Ce que cela change pour la prévention et le traitement
La compréhension du rôle de l'hérédité a des implications directes pour la médecine psychiatrique. Elle permet d'identifier des personnes à risque élevé et d'envisager des stratégies de prévention précoce. En 2026, les analyses génétiques des cohortes françaises devraient permettre d'identifier des sous-groupes de patients selon leur profil biologique pour adapter les traitements : c'est l'ambition de la psychiatrie de précision.

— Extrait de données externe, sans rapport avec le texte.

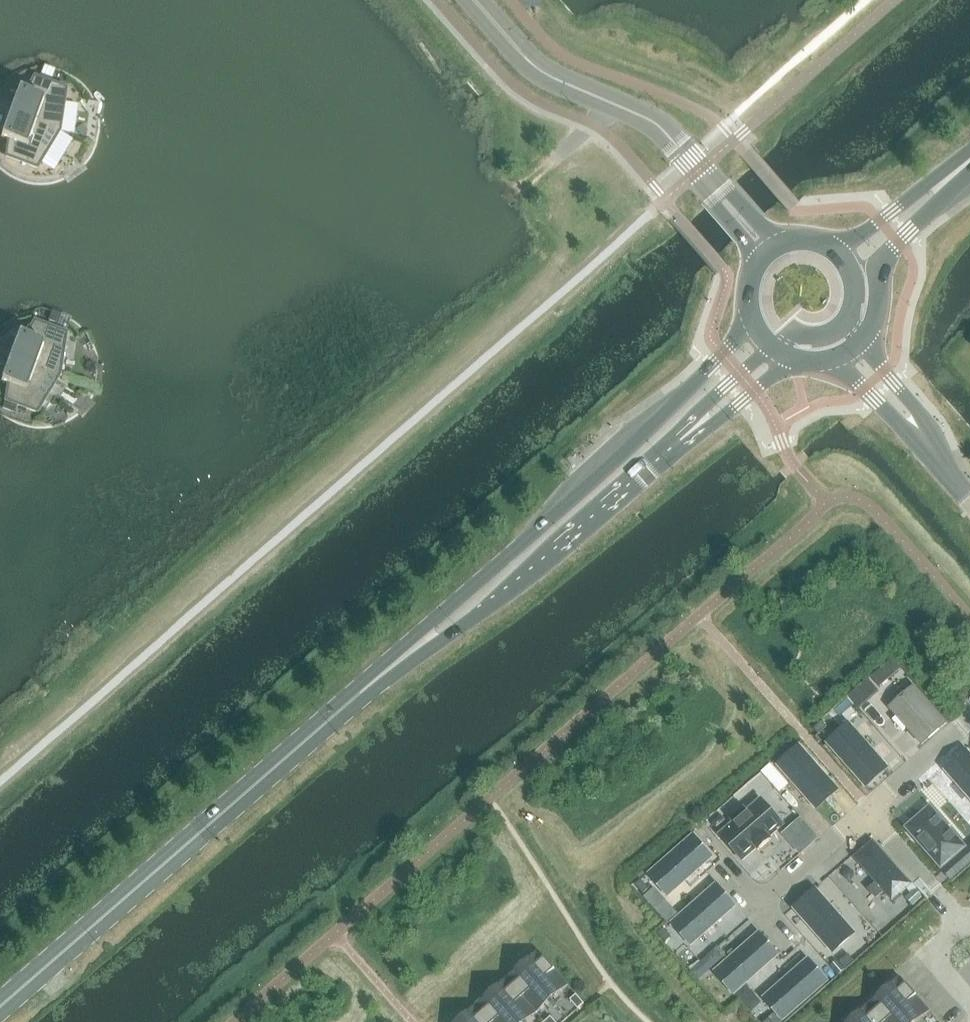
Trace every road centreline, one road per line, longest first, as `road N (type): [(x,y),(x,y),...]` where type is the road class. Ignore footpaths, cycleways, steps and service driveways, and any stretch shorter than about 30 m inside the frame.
road 1 (secondary): [(0,1009),(393,667)]
road 2 (secondary): [(751,326),(611,465),(432,621),(393,667)]
road 3 (secondary): [(393,667),(496,603),(683,439)]
road 4 (unclassified): [(700,172),(660,127),(540,72),(477,0)]
road 5 (secondary): [(862,341),(890,251),(969,163)]
road 6 (secondary): [(969,163),(836,249)]
road 7 (residential): [(869,812),(763,906)]
road 8 (secondary): [(683,439),(791,359)]
road 9 (unclassified): [(835,358),(925,448)]
road 10 (unclassified): [(925,448),(917,410),(862,341)]
road 11 (secondary): [(683,439),(707,404),(770,349)]
road 12 (residential): [(962,730),(869,812)]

Une étude publiée en 2026 dans la revue Brain, Behavior, and Immunity a montré que les patients souffrant de dépression résistante aux antidépresseurs présentent un profil biologique — immunitaire et inflammatoire — nettement distinct de ceux qui répondent aux traitements classiques, laissant entrevoir de nouvelles cibles thérapeutiques issues des données génétiques.
Connaître sa prédisposition génétique ne revient pas à prédire une trajectoire. Les facteurs protecteurs — soutien social, accès précoce aux soins, hygiène de vie, psychothérapie préventive — peuvent moduler significativement l'expression d'une vulnérabilité héritée. L'hérédité est un risque, pas une fatalité.
Questions fréquentes
Si mon parent souffre de dépression, vais-je forcément en souffrir aussi ?
Non. Avoir un parent atteint de dépression augmente le risque — la part héréditaire de ce trouble est estimée à environ 35 % — mais la grande majorité des personnes avec des antécédents familiaux ne développe pas de dépression. Les facteurs environnementaux, comportementaux et les ressources protectrices jouent un rôle tout aussi déterminant.
Existe-t-il un test génétique pour prédire les maladies mentales ?
À ce jour, aucun test génétique ne peut prédire avec fiabilité le développement d'un trouble psychiatrique. Les bases génétiques sont polygéniques (impliquant des centaines à des milliers de variants) et les interactions avec l'environnement sont trop complexes pour aboutir à un test prédictif individuel fiable. Des outils de score polygénique de risque sont en développement, mais restent expérimentaux en 2026.
La schizophrénie est-elle vraiment héréditaire ?
Oui, c'est l'un des troubles psychiatriques les plus héritables, avec une héritabilité estimée entre 70 et 80 %. Avoir un parent du premier degré atteint multiplie le risque par environ 10 par rapport à la population générale. Cependant, environ 60 % des personnes atteintes de schizophrénie n'ont aucun antécédent familial connu, ce qui souligne l'importance des mutations génétiques spontanées et des facteurs environnementaux.
Qu'est-ce que l'épigénétique apporte à la compréhension de la santé mentale ?
L'épigénétique a montré que les gènes ne constituent pas des destinées figées. L'environnement — notamment les traumatismes, le stress chronique ou la malnutrition — peut modifier durablement l'expression de certains gènes impliqués dans la santé mentale, parfois dès la vie intra-utérine. Ces modifications peuvent se transmettre partiellement à la génération suivante, expliquant une part de la transmission familiale de la vulnérabilité psychiatrique au-delà de la seule séquence ADN.